We could go on—virtually every rule that ED proposes makes life harder for survivors and other harassment victims. Such a grand plan must have a clear motivation, but the reasons ED gives for the proposed changes just don’t hold up.
ED spends a lot of time justifying its proposed rules in the named of “due process” for named harassers. But “due process” is clearly a red herring: schools are already required to meet due process standards set by the courts and reiterated in the current rules that DeVos wants to scrap.
Regardless, ED insists on making schools use court-style trials that are simply not required in school proceedings. The proposed rules do not “restore” due process rights—they have always been there. Instead, the rules make it easier for schools to let named harassers off the hook for their actions.
Protecting named harassers isn’t the point of Title IX. Title IX was enacted to require schools to respond when a student is in danger of losing equal access to educational opportunities because of sex discrimination and it requires to schools to have prompt and equitable in grievance procedures. Title IX is not about punishment for named harassers—it is about remedying the effects of sex discrimination and providing supports to allow survivors to feel safe enough to thrive in school. ED completely ignores this when it sets out to privilege “due process” rights of the accused over the education of survivors.
ED also attempts to explain its proposed rules by claiming that they will give schools “flexibility” to run school misconduct proceedings. But many of the rules would do the exact opposite. The rules would require costly and inflexible procedures that will fall particularly heavily on community colleges, vocational schools, and other schools that lack infinite resources. Schools will also have to spend money and time trying to figure out what these confusing rules mean and retraining their employees to meet ED’s new standards. They would require schools to dismiss complaints that schools could have otherwise remedied. They would require schools to treat complaints of sexual misconduct differently than other forms of misconduct. None of these things improve flexibility, and schools aren’t fooled.
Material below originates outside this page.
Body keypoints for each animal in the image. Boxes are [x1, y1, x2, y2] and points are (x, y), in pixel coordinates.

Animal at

So what is ED’s true motivation behind these proposed rules? Everything in the rules and the comments made by the people in power in this administration indicate that ED simply doesn’t believe survivors.
ED ignores the repeatedly confirmed statistics showing that sexual assault and harassment is an epidemic in our schools, that rampant false accusations simply aren’t a thing, and that survivors already vastly underreport for fear that they will not be believed. DeVos has repeatedly trivialized the range of sexual harassment that students regularly face, claiming “if everything is harassment, then nothing is.” Former assistant secretary of ED Candice Jackson reinforced the myth of false accusations, claiming that “90 percent” of her office’s Title IX investigations were the result of “drunk[en]” sexual encounters and regret. President Trump himself has repeatedly publicly dismissed credible allegations of sexual harassment and assault and defended named accusers who were finally called out for their irreprehensible actions against women.
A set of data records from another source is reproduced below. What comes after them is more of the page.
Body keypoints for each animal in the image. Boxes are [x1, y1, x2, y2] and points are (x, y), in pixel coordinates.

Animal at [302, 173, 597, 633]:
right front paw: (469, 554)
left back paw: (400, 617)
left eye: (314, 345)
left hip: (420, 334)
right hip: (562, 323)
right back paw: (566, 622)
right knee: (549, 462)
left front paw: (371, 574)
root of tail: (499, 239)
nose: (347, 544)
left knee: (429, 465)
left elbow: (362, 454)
When it comes down to brass tacks, it’s clear that these proposed rules are not motivated by “due process” or school flexibility. They are motivated by sex stereotypes that women and girls lie about sexual harassment and assault, and that sexual harassment is not serious or important enough to prevent. Basically, DeVos and her team are using Title IX—a law banning sex-discrimination—to actively discriminate based on sex stereotypes. It’s sickening. It’s unacceptable. It’s illegal.
Hopefully, DeVos and her team will read our comment (and the tens of thousands of others) opposing these rules and do the right thing: withdraw them entirely. If she doesn’t, our fight won’t end there. The Trump Administration is no stranger to seeing its regulations fail miserably in court. And we’re no stranger to suing the Department of Education when it misbehaves.